Development of a Google-based search engine for data mining radiology reports.
Academic Article
Overview
abstract
The aim of this study is to develop a secure, Google-based data-mining tool for radiology reports using free and open source technologies and to explore its use within an academic radiology department. A Health Insurance Portability and Accountability Act (HIPAA)-compliant data repository, search engine and user interface were created to facilitate treatment, operations, and reviews preparatory to research. The Institutional Review Board waived review of the project, and informed consent was not required. Comprising 7.9 GB of disk space, 2.9 million text reports were downloaded from our radiology information system to a fileserver.

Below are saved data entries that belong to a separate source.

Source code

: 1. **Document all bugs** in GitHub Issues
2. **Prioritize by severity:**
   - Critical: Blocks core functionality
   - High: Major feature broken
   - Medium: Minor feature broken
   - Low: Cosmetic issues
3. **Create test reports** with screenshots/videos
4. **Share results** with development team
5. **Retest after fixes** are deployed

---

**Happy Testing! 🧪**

Extensible markup language (XML) representations of the reports were indexed using Google Desktop Enterprise search engine software. A hypertext markup language (HTML) form allowed users to submit queries to Google Desktop, and Google's XML response was interpreted by a practical extraction and report language (PERL) script, presenting ranked results in a web browser window. The query, reason for search, results, and documents visited were logged to maintain HIPAA compliance. Indexing averaged approximately 25,000 reports per hour. Keyword search of a common term like "pneumothorax" yielded the first ten most relevant results of 705,550 total results in 1.36 s. Keyword search of a rare term like "hemangioendothelioma" yielded the first ten most relevant results of 167 total results in 0.23 s; retrieval of all 167 results took 0.26 s. Data mining tools for radiology reports will improve the productivity of academic radiologists in clinical, educational, research, and administrative tasks. By leveraging existing knowledge of Google's interface, radiologists can quickly perform useful searches.